The trick to outperforming, then, is knowing when momentum is waning, and we want to identify three momentum indicators we’re watching to stay ahead of that move. Those momentum indicators are: Two tech sub-sectors (FDN and SOXX), the NYSE Advance/ Decline Line, and Market Sentiment.

Momentum Indicator #1: Sentiment Indicators.

Starting with the latter, it’s important to realize that momentum and sentiment, while related, are different. Momentum refers to a state of market psychology where higher prices themselves become the biggest bullish force, as underinvested people and portfolio managers chase stocks higher and aggressively buy any dip out of fear of underperforming. Unlike sentiment, strong momentum is not, by itself, a contrarian indicator (like overly bullish or bearish sentiment indicators).

That said, in today’s market, a very bullish sentiment indicator could be a sign of an impending loss of momentum, as the bullish reading implies that everyone is “all in” on stocks, leaving a lack of capital on the sidelines that can “chase” stocks higher.

Right now, despite new highs in stocks, there are few signs that sentiment is near the highs. In fact, sentiment remains remarkably depressed for how strong the market has been in 2017.

The AAII Investors Sentiment Survey showed just 26.9% bulls vs. the historical average of 38.5%. The TMI Group Market Sentiment Index revealed just 49.8% bulls (the scale goes to 100) while the Citi Panic/Euphoria Model remains comfortably in “Neutral” range.

Point being, if bullish sentiment is a sign of an impending loss of momentum in stocks, we’ve got a long way to go.

Momentum Indicator #2: FDN & SOXX.

One of the reasons I look at sector trading every single day is because every rally is driven by a few sectors, or what I and others call “leadership” sectors. When these leadership sectors falter, that usually implies an impending loss of momentum.

Since late 2016, semiconductors have been the biggest leadership sector in the markets. They rallied big during the Q4 ’16 rally, and they are up big so far in 2017 (SOXX up 22%). While other sector leadership shifted from late ’16 to ’17 (banks and small caps to utilities, consumer staples and super-cap internet) semiconductors have continued to scream higher.
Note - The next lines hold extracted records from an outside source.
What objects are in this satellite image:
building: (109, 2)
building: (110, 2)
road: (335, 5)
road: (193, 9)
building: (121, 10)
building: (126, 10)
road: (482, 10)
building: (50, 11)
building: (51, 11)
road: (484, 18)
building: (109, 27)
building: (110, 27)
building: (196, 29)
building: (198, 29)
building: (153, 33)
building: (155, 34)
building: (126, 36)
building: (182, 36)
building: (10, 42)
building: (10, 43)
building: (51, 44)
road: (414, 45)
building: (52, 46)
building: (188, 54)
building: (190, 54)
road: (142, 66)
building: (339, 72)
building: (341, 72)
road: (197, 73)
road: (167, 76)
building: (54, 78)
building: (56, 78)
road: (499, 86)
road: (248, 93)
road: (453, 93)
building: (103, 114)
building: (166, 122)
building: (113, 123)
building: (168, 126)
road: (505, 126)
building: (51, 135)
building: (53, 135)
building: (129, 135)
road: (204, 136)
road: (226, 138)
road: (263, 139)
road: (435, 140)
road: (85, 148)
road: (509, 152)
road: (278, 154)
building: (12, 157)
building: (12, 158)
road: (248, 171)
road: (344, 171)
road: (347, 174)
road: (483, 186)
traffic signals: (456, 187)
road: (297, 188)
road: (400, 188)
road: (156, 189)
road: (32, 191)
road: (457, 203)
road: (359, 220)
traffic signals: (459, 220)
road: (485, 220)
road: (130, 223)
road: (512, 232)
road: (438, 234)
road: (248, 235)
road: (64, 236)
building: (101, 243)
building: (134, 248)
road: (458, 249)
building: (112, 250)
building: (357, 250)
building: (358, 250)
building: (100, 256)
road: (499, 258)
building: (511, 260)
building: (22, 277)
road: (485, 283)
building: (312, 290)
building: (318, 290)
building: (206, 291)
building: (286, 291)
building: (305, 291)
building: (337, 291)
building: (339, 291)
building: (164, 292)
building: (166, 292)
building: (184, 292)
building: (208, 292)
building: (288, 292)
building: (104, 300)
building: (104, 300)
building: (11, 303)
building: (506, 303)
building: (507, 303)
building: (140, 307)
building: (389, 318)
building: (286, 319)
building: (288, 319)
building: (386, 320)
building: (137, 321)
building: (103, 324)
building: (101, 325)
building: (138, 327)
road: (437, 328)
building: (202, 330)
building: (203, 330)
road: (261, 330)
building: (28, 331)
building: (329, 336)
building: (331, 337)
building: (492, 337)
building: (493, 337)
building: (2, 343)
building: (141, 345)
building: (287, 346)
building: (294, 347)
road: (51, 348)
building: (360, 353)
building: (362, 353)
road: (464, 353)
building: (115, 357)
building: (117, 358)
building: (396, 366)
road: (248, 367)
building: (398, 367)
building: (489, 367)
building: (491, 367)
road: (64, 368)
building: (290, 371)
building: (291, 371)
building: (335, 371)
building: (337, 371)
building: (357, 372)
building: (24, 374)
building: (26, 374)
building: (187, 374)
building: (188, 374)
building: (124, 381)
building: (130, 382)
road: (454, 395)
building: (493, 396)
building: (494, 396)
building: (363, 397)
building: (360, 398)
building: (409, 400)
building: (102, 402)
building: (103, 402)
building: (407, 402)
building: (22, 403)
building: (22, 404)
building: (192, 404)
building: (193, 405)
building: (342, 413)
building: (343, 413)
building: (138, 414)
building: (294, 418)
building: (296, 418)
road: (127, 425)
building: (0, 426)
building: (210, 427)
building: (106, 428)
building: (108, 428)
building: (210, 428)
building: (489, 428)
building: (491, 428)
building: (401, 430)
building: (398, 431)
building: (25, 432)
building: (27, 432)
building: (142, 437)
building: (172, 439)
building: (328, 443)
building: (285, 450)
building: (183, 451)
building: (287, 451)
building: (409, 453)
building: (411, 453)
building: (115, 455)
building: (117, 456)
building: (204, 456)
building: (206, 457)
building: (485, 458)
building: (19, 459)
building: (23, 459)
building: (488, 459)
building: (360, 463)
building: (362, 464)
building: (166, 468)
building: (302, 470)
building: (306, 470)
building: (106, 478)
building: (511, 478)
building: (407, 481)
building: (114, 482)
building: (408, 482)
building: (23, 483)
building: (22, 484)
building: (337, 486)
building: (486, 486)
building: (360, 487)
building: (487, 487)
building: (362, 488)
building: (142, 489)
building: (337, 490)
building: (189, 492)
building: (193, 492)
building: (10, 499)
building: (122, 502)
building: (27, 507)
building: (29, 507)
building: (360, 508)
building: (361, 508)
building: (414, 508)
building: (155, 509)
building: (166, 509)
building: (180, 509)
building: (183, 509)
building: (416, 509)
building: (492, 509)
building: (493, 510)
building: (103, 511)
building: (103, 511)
Similarly, as I and others have noted, nearly half of the 2017 S&P 500 rally can be attributed to just a few stocks: AAPL, AMZN, MSFT, FB, GOOGL. Those stocks are heavily weighted in the super-cap internet ETF FDN, and as such, that is also a leadership sector in 2017.

So, these are two important sectors to watch as any possible breakdown will imply a loss of momentum. It happened in the spring of ’14 when the then leadership sector biotech broke down and caused a pullback. It also happened before the pullback in August ’15 when the “FANG” stocks (leaders at the time) topped out in July— a month before the stock market fell.

Right now, the uptrends in FDN and SOXX are in good shape, but we will be looking for a violation of those uptrends as a clue the market may be about to lose momentum.

Momentum Indicator #3: NYSE Advance/Decline Line.

I’m not a huge fan of multiple measures of market breadth, but I do watch the advance/decline line, as it gives insight into buyer enthusiasm (i.e. the level of momentum). And, it has been an accurate leading indicator in these types of markets (the A/D Line topped out in April 2015, a month before the market topped in May).

Right now, the A/D line just hit a new high. But, once again, we’re looking for any signs of a trend break as a sign that momentum is waning.

Bottom Line

You’ll never hear me say that fundamentals don’t matter, because they do over the medium/longer term, and that’s what most of us are focused on. Yet we’re also judged in the short term by our clients and our competition, so getting both right is important.

Momentum in stocks remains higher still, but getting the break right, before our competition, will be the key to outperforming. With stocks this extended, a sharp, nasty and painful pullback is lurking somewhere out there. We’re focused on making sure you avoid it, and we’ll update you when any of these momentum indicators begin to break down.